Un film historique prend
une nouvelle signification pour le public à travers les événements politiques
contemporains
RENEE GHERT-ZAND
Lorsque la réalisatrice
allemande a commencé à travailler il y a quelques années sur son film
historique “Stefan Zweig: Farewell To Europe,” elle ne savait pas quelle
pertinence nouvelle prendrait rapidement son idée.
Mais avec la crise mondiale
des réfugiés, le récent vote en faveur du Brexit et l’élection américaine de
Donald Trump, le film souligne des parallèles qui résonnent, entre les forces
politiques qui ont détruit le monde de Zweig et celles qui semblent tenter de
s’enraciner aujourd’hui.
“Stefan Zweig,” coproduit
par l’Autriche, l’Allemagne et la France, sera présenté officiellement par
l’Autriche dans la section Meilleur Film de langue étrangère lors de la 89e
soirée américaine de remise des prix de l’Academy Awards.
Schrader, qui est également
une actrice talentueuse (Aimee & Jaguar), a été fascinée par le bouleversement
psychologique qui a frappé Zweig, né à Vienne, l’un des auteurs les plus
populaires et les plus traduits de la première moitié du 20e siècle.
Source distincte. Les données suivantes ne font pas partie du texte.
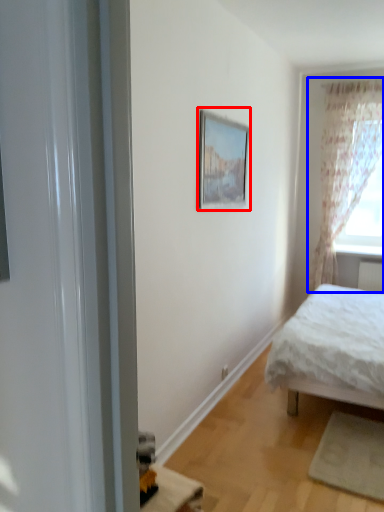
Question: Which of the following is the closest to the observer, picture frame (highlighted by a red box) or curtain (highlighted by a blue box)?

Choices:
 (A) picture frame
 (B) curtain

Answer: (A)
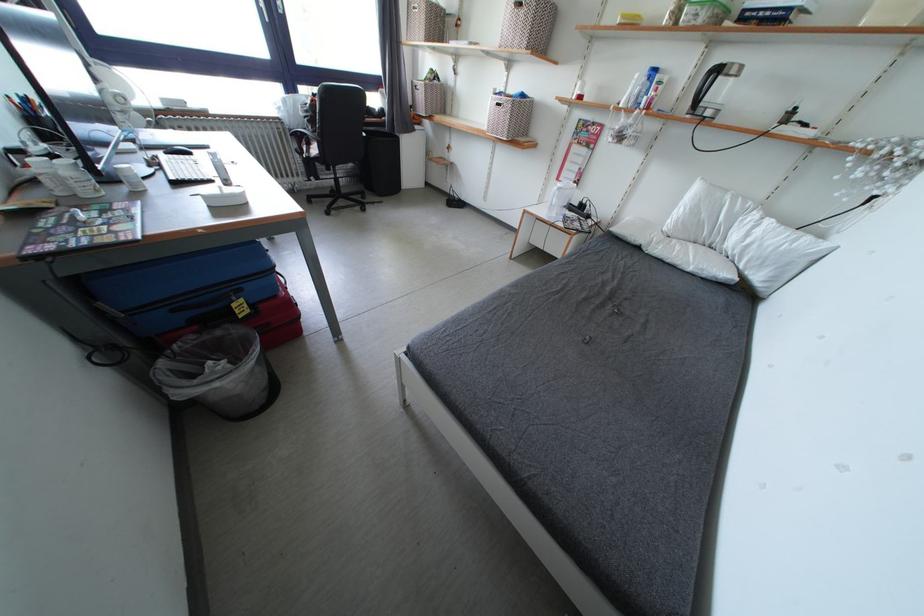
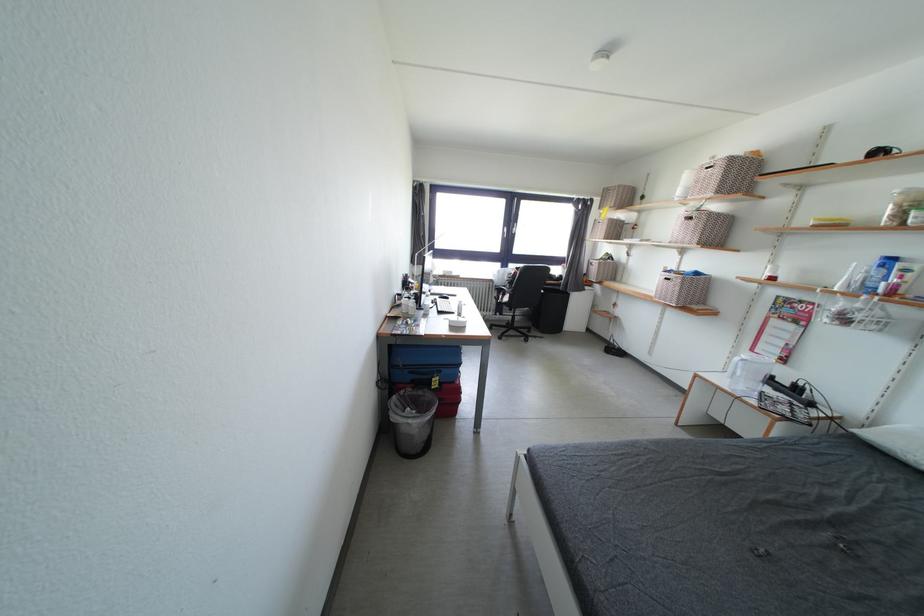
In the second image, find the point that corresponds to (x=319, y=126) in the first image.

(517, 286)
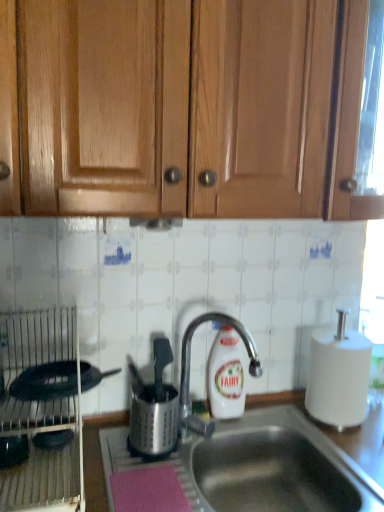
Question: From the image's perspective, is white plastic bottle at center located above or below wooden cabinet doors at upper center?

Choices:
 (A) below
 (B) above

Answer: (A)

Question: Looking at the image, does white plastic bottle at center seem bigger or smaller compared to wooden cabinet doors at upper center?

Choices:
 (A) big
 (B) small

Answer: (B)

Question: Which object is positioned farthest from the white matte paper towel at right?

Choices:
 (A) wooden cabinet doors at upper center
 (B) white plastic bottle at center
 (C) satin silver utensil holder at center, the 1th appliance from the right
 (D) stainless steel sink at center
 (E) silver metallic faucet at center

Answer: (A)

Question: Based on their relative distances, which object is farther from the wooden cabinet doors at upper center?

Choices:
 (A) satin silver utensil holder at center, which is counted as the 2th appliance, starting from the left
 (B) silver metallic faucet at center
 (C) stainless steel sink at center
 (D) metallic silver dish rack at left, which ranks as the first appliance in left-to-right order
 (E) white plastic bottle at center

Answer: (C)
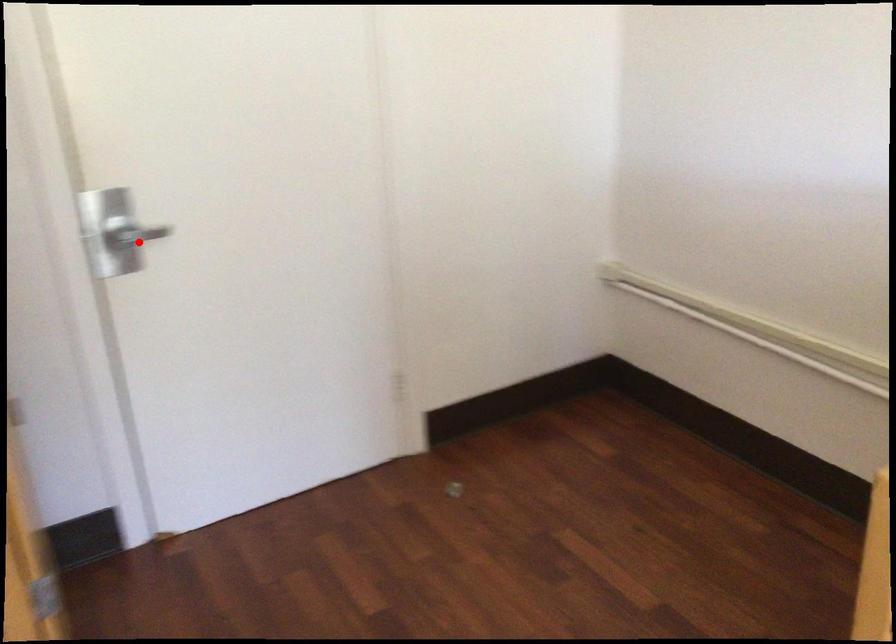
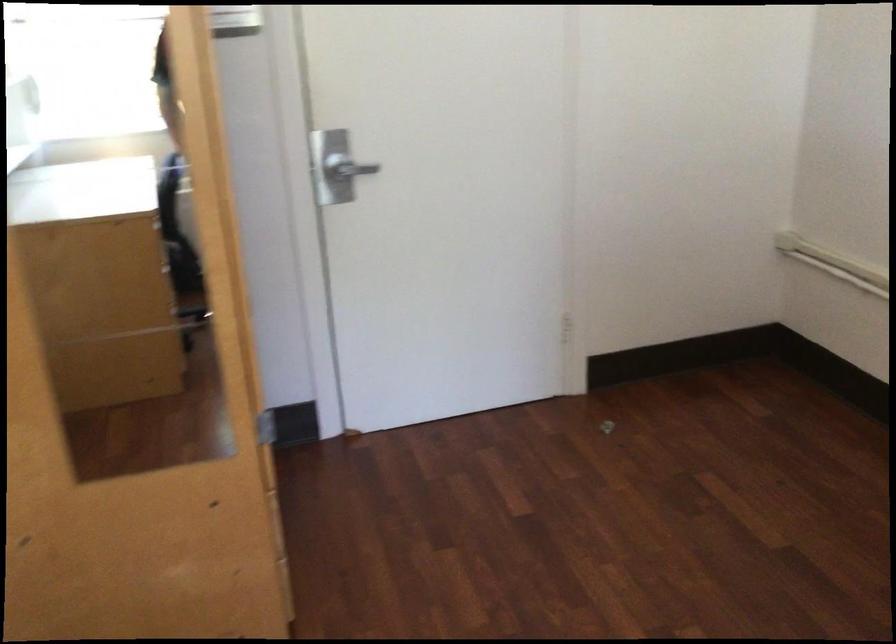
Question: A red point is marked in image1. In image2, is the corresponding 3D point closer to the camera or farther? Reply with the corresponding letter.

Choices:
 (A) The corresponding 3D point is closer.
 (B) The corresponding 3D point is farther.

Answer: (B)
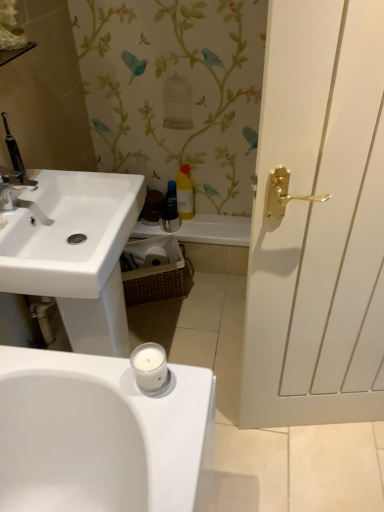
Question: Considering the positions of translucent plastic bottle at center, the 2th toiletry in the right-to-left sequence, and matte silver faucet at upper left in the image, is translucent plastic bottle at center, the 2th toiletry in the right-to-left sequence, wider or thinner than matte silver faucet at upper left?

Choices:
 (A) wide
 (B) thin

Answer: (B)

Question: In the image, is translucent plastic bottle at center, which ranks as the 1th toiletry in left-to-right order, positioned in front of or behind matte silver faucet at upper left?

Choices:
 (A) behind
 (B) front

Answer: (A)

Question: Which is farther from the matte silver faucet at upper left?

Choices:
 (A) white wood door at right
 (B) translucent plastic bottle at center, the 2th toiletry in the right-to-left sequence
 (C) white glossy bath at center
 (D) brown woven basket at center
 (E) yellow matte bottle at center, the first toiletry in the right-to-left sequence

Answer: (E)

Question: Estimate the real-world distances between objects in this image. Which object is farther from the white wood door at right?

Choices:
 (A) white glossy bath at center
 (B) yellow matte bottle at center, the first toiletry in the right-to-left sequence
 (C) matte silver faucet at upper left
 (D) translucent plastic bottle at center, the 2th toiletry in the right-to-left sequence
 (E) brown woven basket at center

Answer: (D)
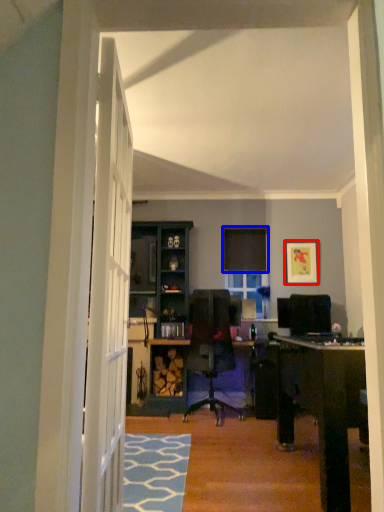
Question: Which of the following is the farthest to the observer, picture frame (highlighted by a red box) or curtain (highlighted by a blue box)?

Choices:
 (A) picture frame
 (B) curtain

Answer: (B)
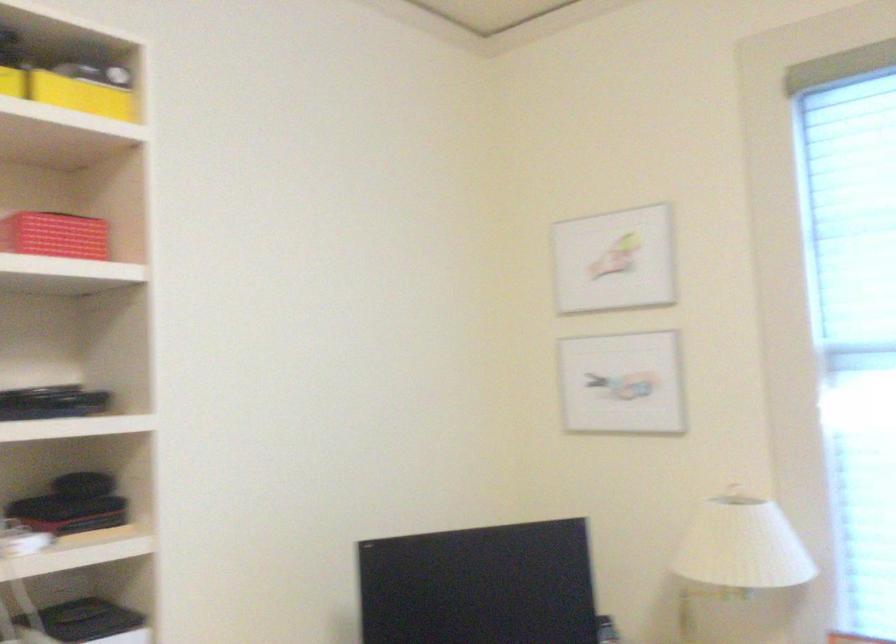
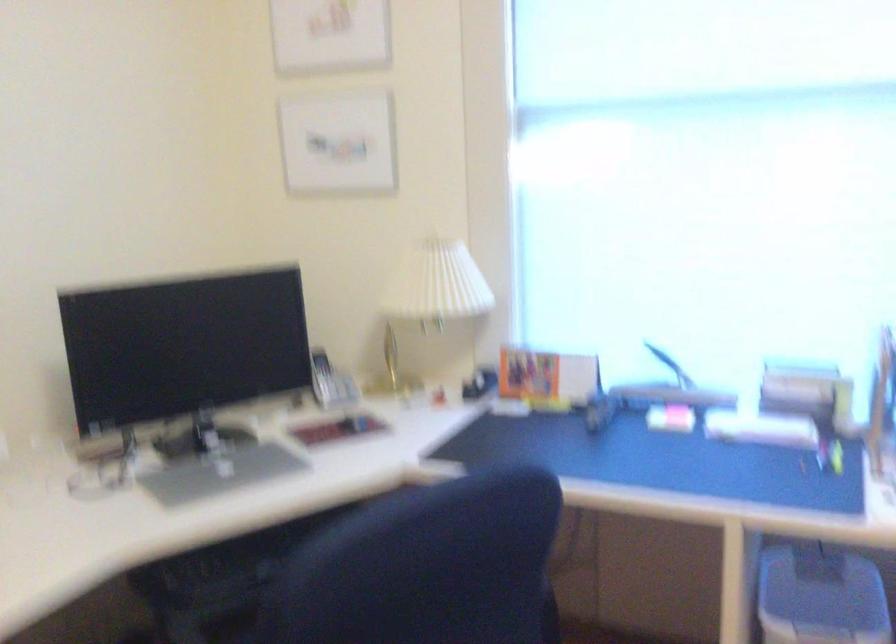
The first image is from the beginning of the video and the second image is from the end. How did the camera likely rotate when shooting the video?

The rotation direction of the camera is right-down.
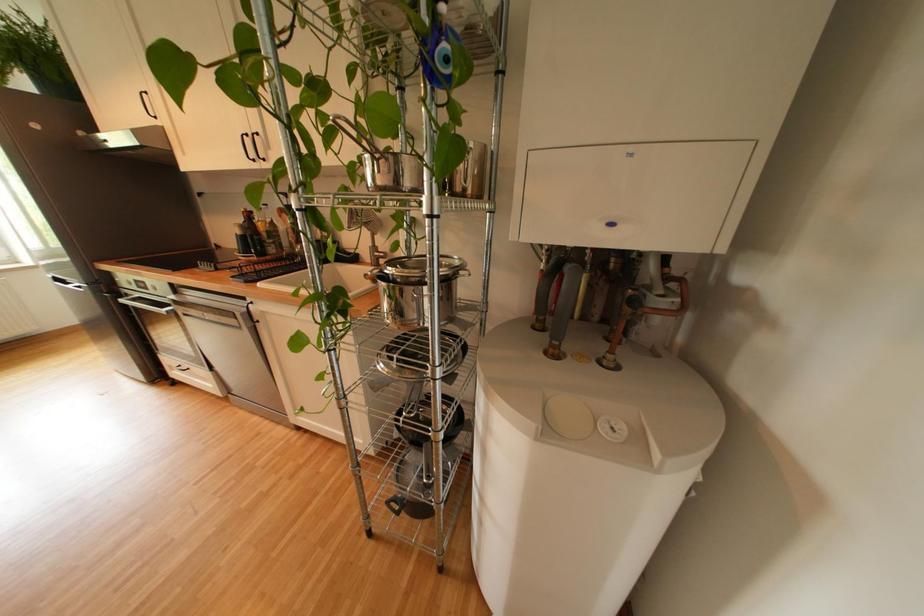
Comme l’a dit A.O. Scott du
New York Times, Zweig « a laissé derrière lui un corps d’ouvrages varié et
volumineux d’une manière qui touche à l’absurde. Contemporain de Joseph Roth,
Walter Benjamin et de Theodor Herzl, ses récits courts et ses nouvelles étaient
sa force. Tandis que certains ont critiqué sa prose pour sa légèreté présumée,
d’autres ont salué son humanisme et sa simplicité. »
Plus tard, une nouvelle
génération a appris à connaître Zweig lorsque Wes Anderson a révélé que sa
comédie “The Grand Budapest Hotel”, applaudie par la critique, avait été
inspirée par certaines des petites histoires de Zweig.
Ayant fui et trouvé de
prime abord refuge en Grande-Bretagne puis sur l’autre rive de l’Atlantique,
Zweig était hanté par la désintégration brutale de l’Europe libérale et
cosmopolite qu’il aimait et par les horreurs qui ont causé la mort de ceux
qu’il avait laissé derrière lui.
En six épisodes courts
magnifiquement filmés, l’oeuvre de Schrader retrace l’histoire de la vie de
Zweig en exil entre 1936 et jusqu’à son suicide (aux côtés de sa seconde épouse
nommée Lotte, beaucoup plus jeune que lui) en février 1942 à l’âge de 60 ans à
Petropolis, au Brésil.
Le rythme du film n’est pas
conventionnel mais efficace, les choses se déroulant comme en temps réel. Ce
choix, Schrader affirme qu’il était délibéré.
“J’ai rêvé de réaliser un
document historique avec les outils utilisés pour faire un film de fiction”,
explique la réalisatrice.
Dans le premier épisode du
film, le célèbre auteur est accueilli et acclamé comme un homme d’état à Rio de
Janeiro, au mois d’août 1936.
Le ministre des Affaires
étrangères du pays présente Zweig à un groupe de dignitaires. L’écrivain,
interdit de publication dans l’Allemagne nazie, est impressionné par la société
brésilienne, en particulier par ce mode de coexistence pacifique entre
populations de races différentes.
Josef Hader (deuxième à
droite) interprète Stefan Zweig dans ‘Stefan Zweig’ (Dor Film)
Le second épisode nous
emmène à un mois de septembre 1936, où nous retrouvons Zweig à un congrès
littéraire du P.E.N. à Buenos Aires, en Argentine. Quatre-vingt auteurs venus
de 50 pays sont rassemblés pour discuter de la position de l’écrivain au sein
de la société, en particulier dans un contexte de fascisme croissant au sein de
la société européenne.
Dans une interview accordée
à des journalistes qui le poussent à condamner ouvertement d’Hitler, Zweig s’y
refuse, maintenant qu’en tant que pacifiste et artiste, il n’utilisera pas ses
mots comme arme pour répondre à la cruauté de ses opposants.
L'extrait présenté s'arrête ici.